Improving the reliability of WebHooks
At FreshBooks we dog food our API and WebHooks, which is how we noticed a curiosity in our implementation. Repeater, our WebHooks engine, is designed to retry a WebHook if the endpoint URI is temporarily inaccessible, i.e., it receives a non 200-series response code– unfortunately, Repeater didn’t repeat.
In its original implementation, Repeater maintained an internal priority queue of all WebHooks that must be retried, and a pool of threads which work on items in the queue. This implementation supported prioritization of first time WebHooks over retries as well as exponential back off for each subsequent retry; however, this scheme suffers from two major drawbacks. Firstly, the priority queue is maintained within memory and all retries are lost if Repeater is restarted, likely during upgrades; secondly, it uses multi-threaded code which is hard to debug and maintain.
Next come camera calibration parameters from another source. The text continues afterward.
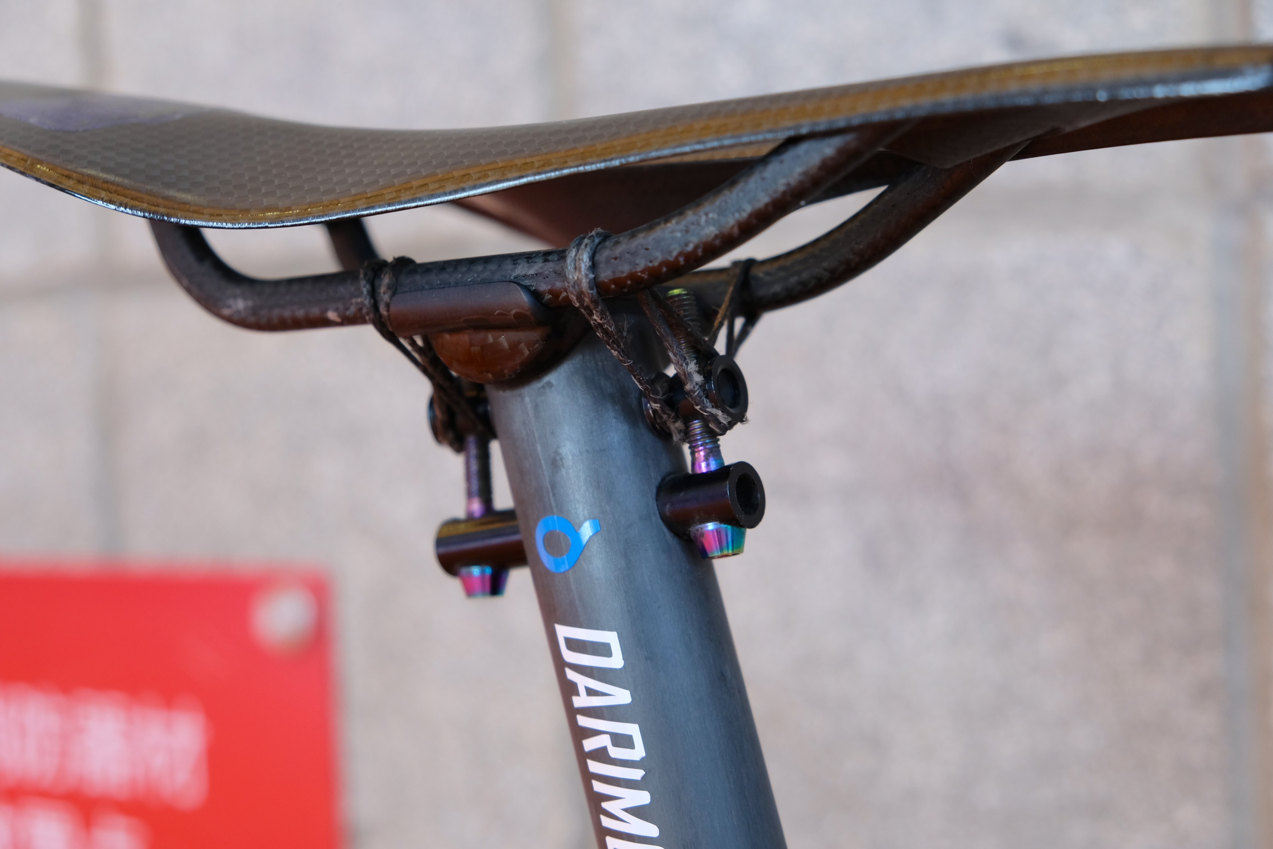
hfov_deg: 35.6
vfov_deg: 24.2
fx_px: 1980
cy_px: 424
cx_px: 636
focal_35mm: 56
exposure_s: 1/60
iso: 500
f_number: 4
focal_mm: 37.4
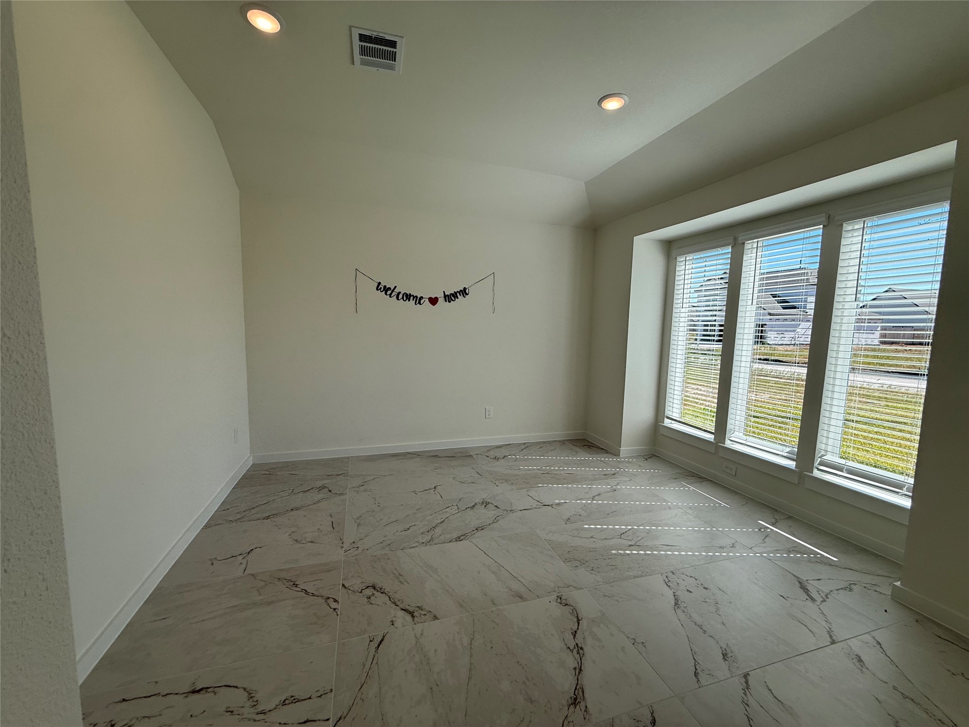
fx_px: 392
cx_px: 484
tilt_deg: -5.8
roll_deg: -1.2
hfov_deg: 102.1
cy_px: 364
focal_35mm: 14
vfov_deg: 85.7
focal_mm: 2.22
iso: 50
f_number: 2.2
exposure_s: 1/451
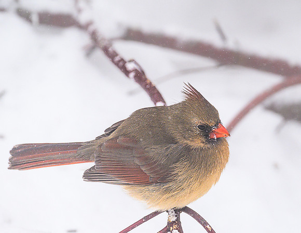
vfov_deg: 2.6
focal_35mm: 586
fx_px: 5155
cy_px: 140
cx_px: 195
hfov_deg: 3.3
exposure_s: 1/1250
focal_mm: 400
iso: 3600
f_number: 8
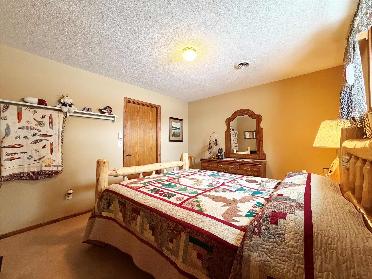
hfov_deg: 102.1
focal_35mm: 14
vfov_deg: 85.7
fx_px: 150
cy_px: 140
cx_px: 186
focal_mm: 2.22
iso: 500
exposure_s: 1/60
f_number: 2.2
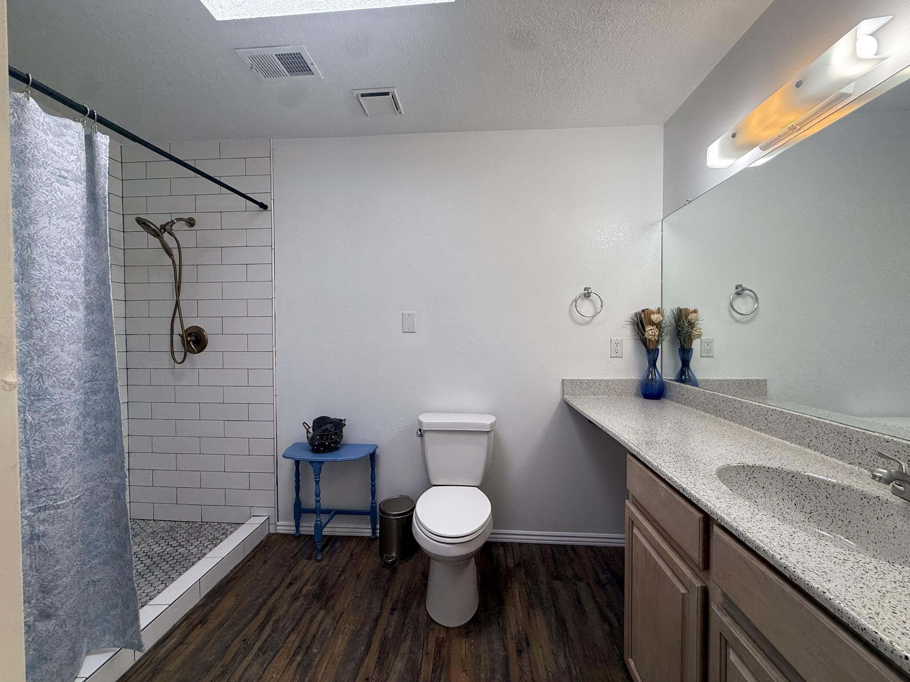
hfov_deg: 102.1
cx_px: 455
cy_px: 341
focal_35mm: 14
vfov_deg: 85.7
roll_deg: +0.0
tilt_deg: -0.8
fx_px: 368
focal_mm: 2.22
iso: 50
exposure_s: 1/191
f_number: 2.2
Given that Repeater was not performing one of its fundamental operations consistently, and RabbitMQ is better suited for durable queues, we decided to replace the internal priority queue with a simple queue on RabbitMQ. We also replaced the pool of workers with a newer version of Sparkplug which supports multiple processes out of the box. In the new implementation, Repeater attempts to post a WebHook to a URI, if the attempt fails, the attempt, and all related information is inserted into a second queue. Then, a slightly modified version of Repeater reads the message off of the queue, sleeps for ‘N’ seconds and attempts to post the WebHook again. If the message fails, it is reinserted into the same queue; this process is repeated ‘K’ times after which the attempt is discarded.
The new implementation was deployed into production several months ago. It is more reliable, easier to maintain and test. While Repeater no longer supports exponential back-off, we gained the ability to introspect the retry queue in production. More importantly we no longer lose the retry queue upon an upgrade or restart.